Es gibt in den USA ein Mindestalter für Senatoren und Abgeordnete, auch für Präsidenten und deren Vizes – nicht aber ein Höchstalter. Ein Präsident darf nur zwei Amtszeiten im Weissen Haus bleiben, für Kongressmitglieder dagegen gibt es keine Begrenzung.
Der Republikaner Strom Thurmond aus South Carolina schied 2003 sogar erst im Alter von 100 Jahren aus dem Senat aus – nach fast 48 Jahren in der Kammer. Die «Washington Post» schrieb, es sei quasi ein offenes Geheimnis gewesen, dass Thurmonds Mitarbeiter in dessen letzter Legislaturperiode bis auf die eigentlichen Abstimmungen absolut alle Aufgaben hätten übernehmen müssen.
Robert Byrd ging als dienstältester Senator aller Zeiten in die US-Geschichte ein: Der demokratische Senator aus West Virginia verbrachte 51 Jahre, 5 Monate und 26 Tage in der Kammer – bis zu seinem Tod 2010, im Alter von 92 Jahren. Er galt als Institution im Senat.
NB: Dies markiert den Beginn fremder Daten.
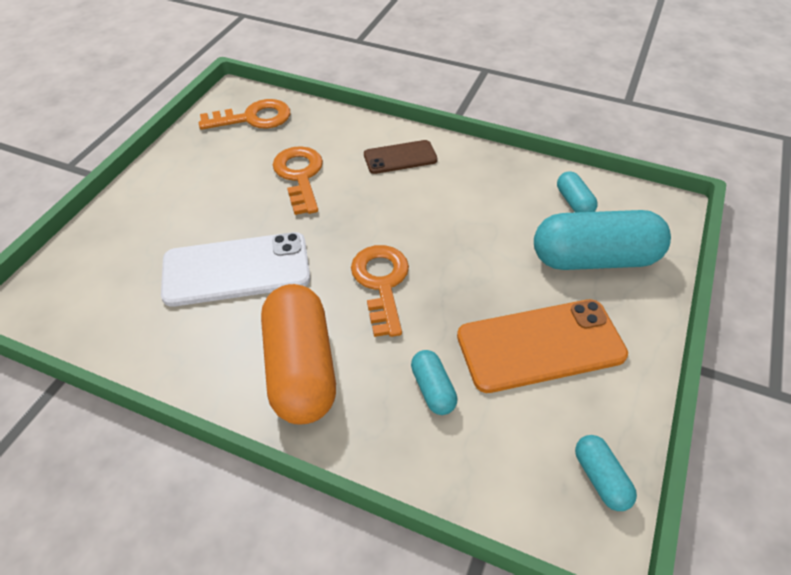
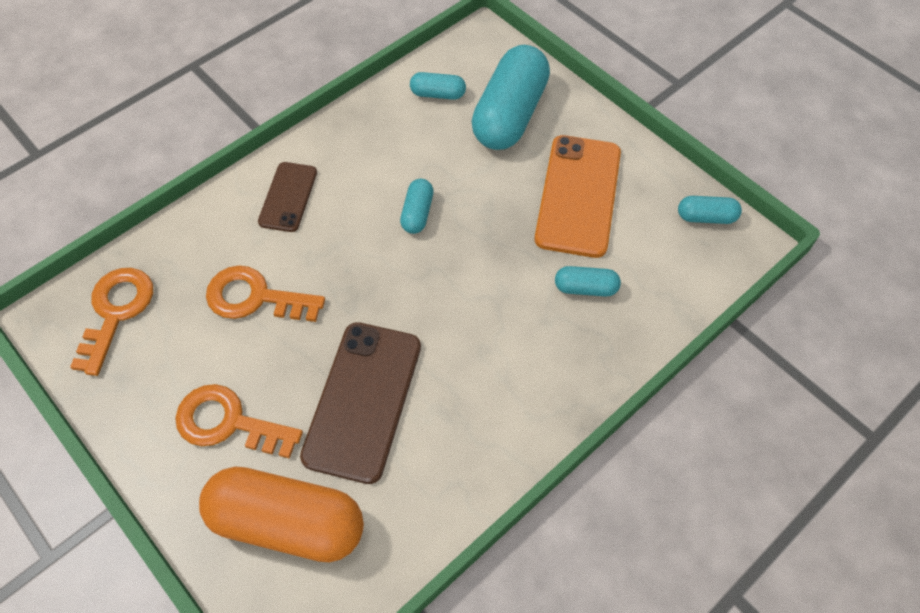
camera: 65 degrees left, 10 degrees up
white phone [161,232,310,307] -> brown phone [300,322,421,484]
orange capsule [261,284,336,425] -> orange capsule moved to [199,467,364,562]
orange key [351,245,409,337] -> orange key moved to [175,384,303,459]
none -> turquoise capsule [400,179,434,234]

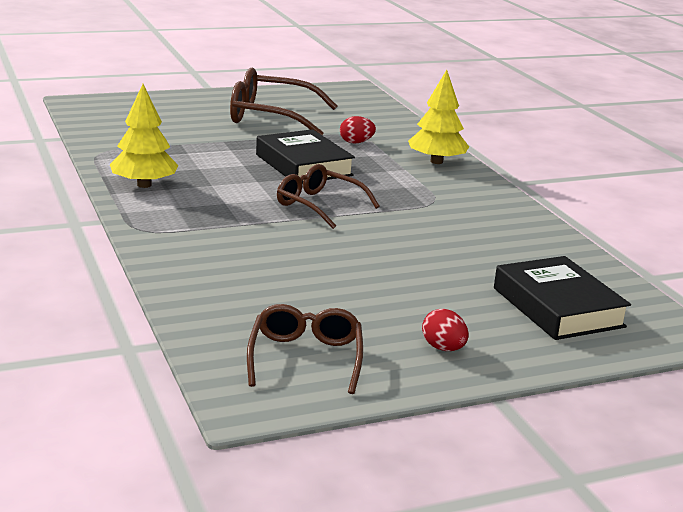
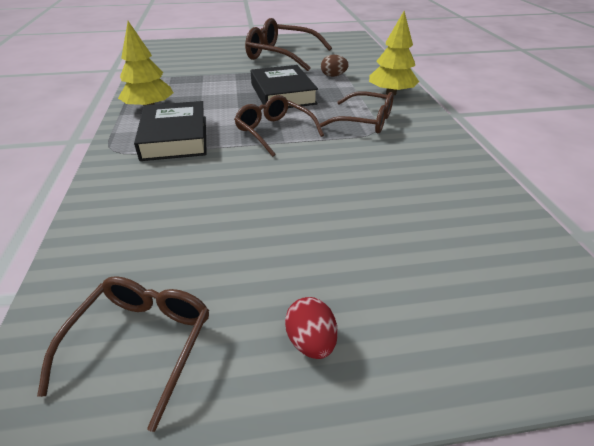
camera: 15 degrees right, 15 degrees up
red egg [340,116,376,144] -> brown egg [321,55,349,77]
black book [494,256,631,340] -> black book moved to [134,101,207,161]
none -> brown glasses [320,91,394,133]

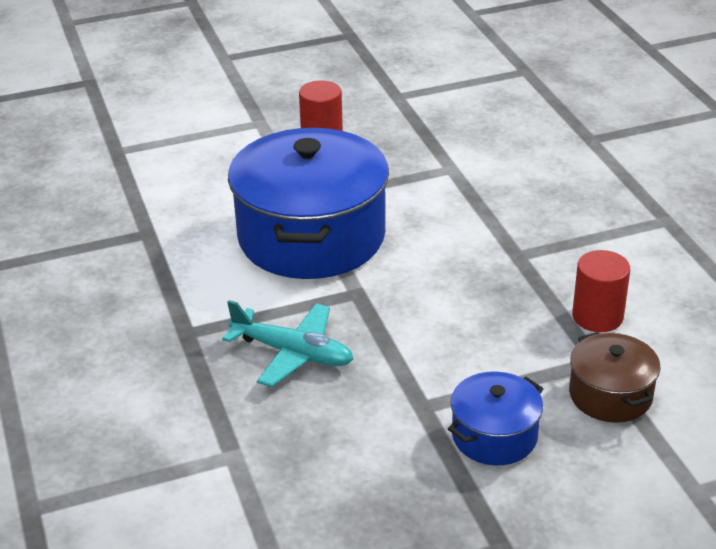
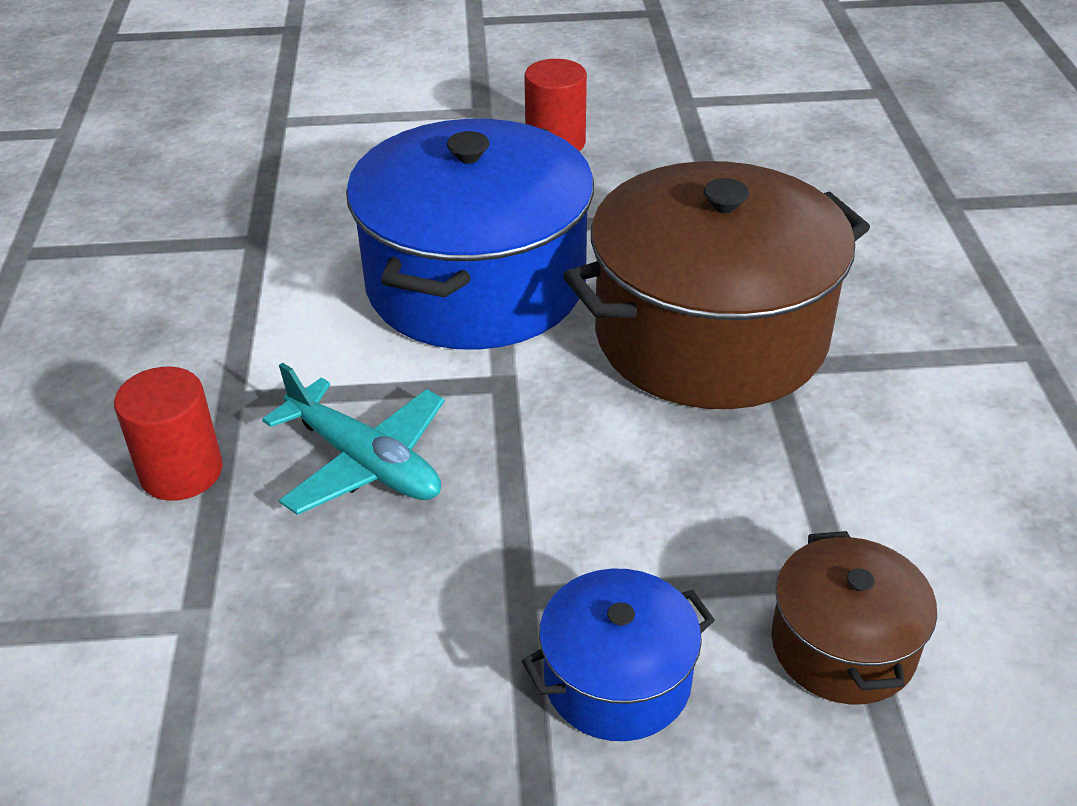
camera: 15 degrees right, 5 degrees up
red cylinder [572,250,630,332] -> red cylinder moved to [114,367,223,501]
none -> brown pot [563,161,870,409]

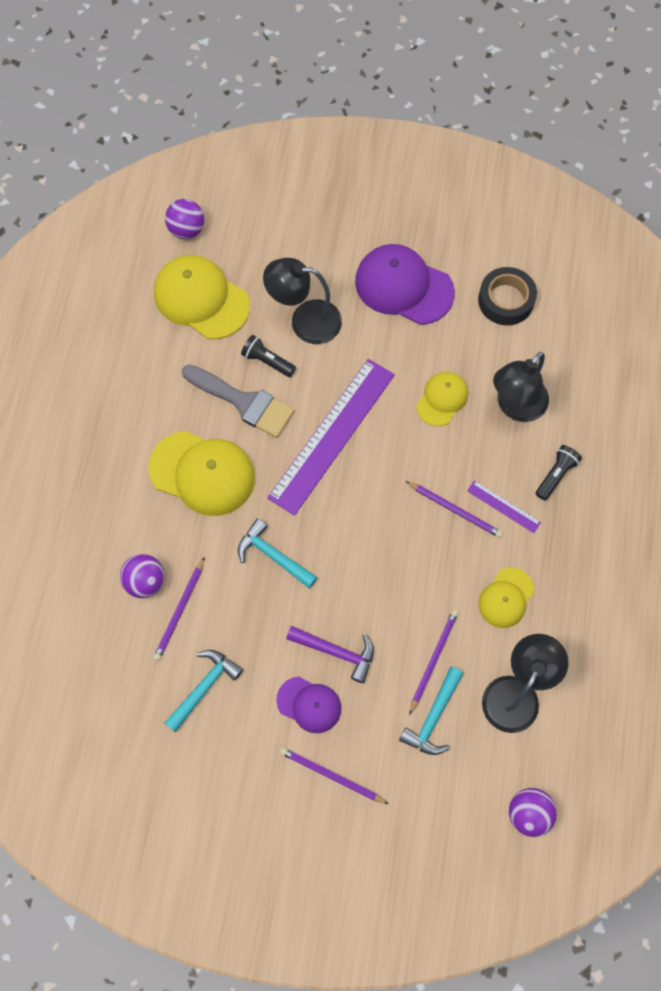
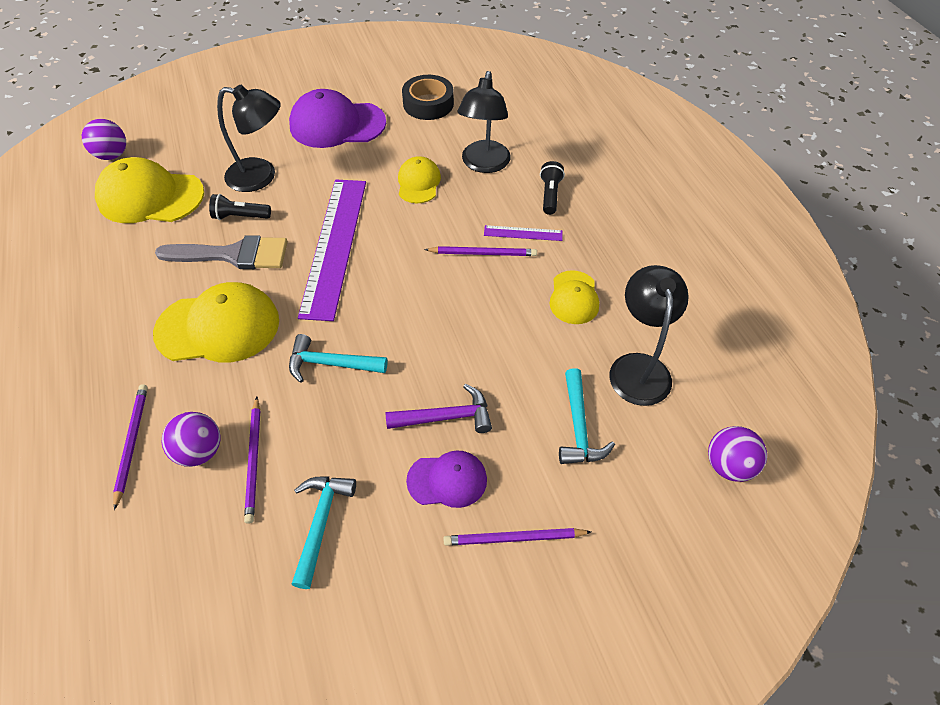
camera: 30 degrees left, 15 degrees down
black lamp [263,258,342,344] -> black lamp turned 150 degrees counterclockwise [217,85,280,192]
purple pencil [409,610,459,715] -> purple pencil moved to [113,384,148,510]

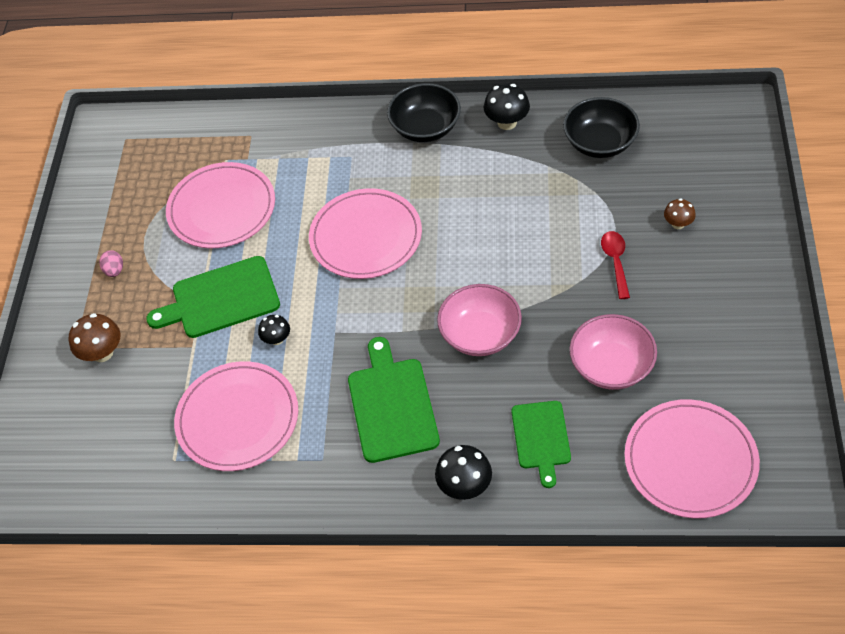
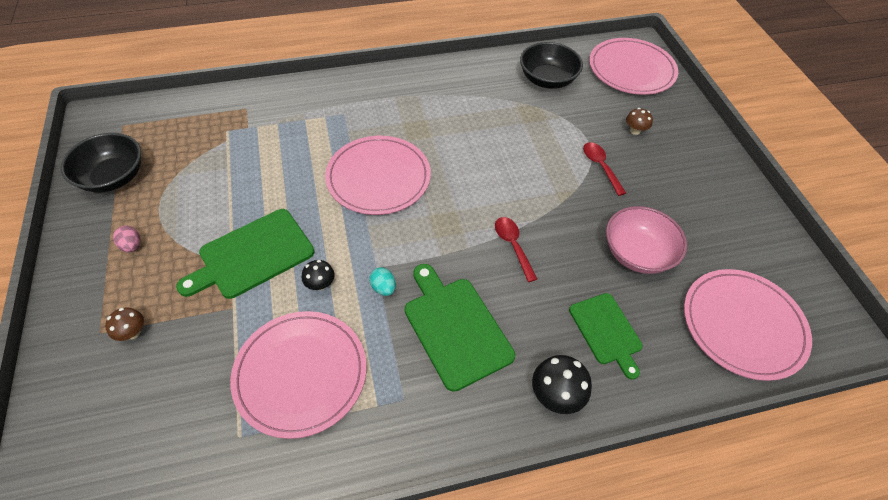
camera: 25 degrees left, 0 degrees up
brown mushroom [69,313,120,362] -> brown mushroom [105,307,144,341], size x0.63
pink plate [166,162,275,248] -> pink plate moved to [589,38,678,95]
black bowl [387,83,461,142] -> black bowl moved to [61,133,141,193]
pink bowl [437,284,522,356] -> red spoon [495,217,537,282]
black mushroom [484,84,530,130] -> none
none -> turquoise egg [369,267,396,296]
Bei Redeauftritten in seinen letzten Jahren aber sprach er extrem langsam, nicht immer ganz verständlich, gestikulierte mit zitternden Händen, nutzte Redemanuskripte in extra grosser Schrift.
Amtszeitbeschränkung bisher chancenlos
Kongressmitglieder erarbeiten sich über die Jahrzehnte mächtige Posten in Ausschüssen, Kenntnis parlamentarischer Kniffe und ein nationales Profil. Sie werden zu effizienten Spendensammlern und oft zu verlässlichen Kandidaten, um einen Wahlkreis zu verteidigen. Das macht sie für ihre Parteien extrem kostbar.
Gleichzeitig verhindern sie das Nachrücken jüngerer Kollegen mit Schwung und einer anderen Sicht auf die Dinge. Und so kommt es, dass Kongressmitglieder, die ihre politische Karriere starteten, als es noch Telefone mit Wählscheibe gab, teils dafür zuständig sind, Chefs von Tech-Konzernen oder Social-Media-Plattformen ins Kreuzverhör zu nehmen.
Vorstösse, die Mandatszeiten im US-Kongress zu begrenzen, blieben bislang erfolglos. Schon Harry Truman – US-Präsident von 1945 bis 1953 – plädierte dafür, eine Beschränkung der Amtszeit auch für Senatoren und Abgeordnete einzuführen. Er mahnte: «Wir würden dazu beitragen, Senilität und Überalterung zu heilen – beides schreckliche Krankheiten der Gesetzgebung.»